Fourthly: Yes, I do want to be happy and real, but real comes before happy. This is why death avoidance is unhelpful. This is why bracket emotions are unhelpful. This is why a ‘tomorrow’ approach is unhelpful. Real does not mean impulsive, pessimistic, or blunt. It means dropping layers of avoidance. It means vulnerability. It means a huge level of authenticity which as a middle class male, I really sense is there, but I find hard to access. Some people radiate this authenticity even as they are afraid. They are not afraid to be afraid, angry about being angry, shamed about being shamed. They face criticism and praise looking the other person in the eye. They are not invulnerable, realising that all this is impersonal. They can laugh at themselves knowing it doesn’t diminish them.
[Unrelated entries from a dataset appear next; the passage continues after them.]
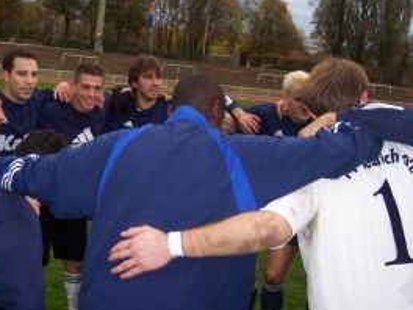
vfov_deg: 24.8
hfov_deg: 32.5
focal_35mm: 59
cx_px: 142
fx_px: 704
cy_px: 117
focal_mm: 8
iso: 100
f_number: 2.8
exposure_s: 1/60
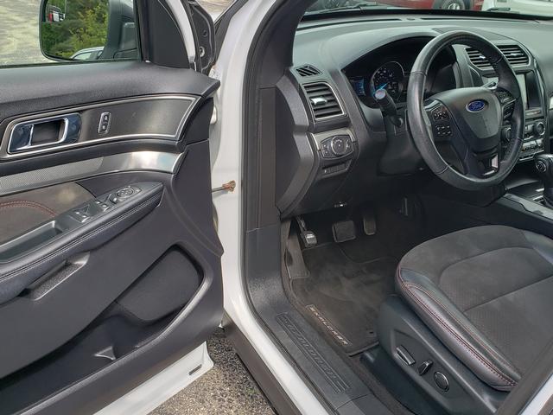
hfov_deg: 67.3
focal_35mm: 26
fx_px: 415
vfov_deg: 53.1
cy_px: 208
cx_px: 276
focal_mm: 4.3
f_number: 2.4
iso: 50
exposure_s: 1/192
They are capable of having the toughest conversations without trying to avoid them, falling into clichéd replies. They let the world carry them a little. That’s who I’d like to be, knowing it’s all imperfect and impersonal, but that I have something to do.

Finally: You do have something to do. It isn’t set in stone. It isn’t likely the thing you want to do. But it is right now, it adds up to something greater than the sum of the parts, and your life definitely does not lack meaning. Finding out how to enjoy this as it comes, bringing a little unconditional love, staring the end in the eye, and trying to be as honest with myself and others as I can, is the point right now.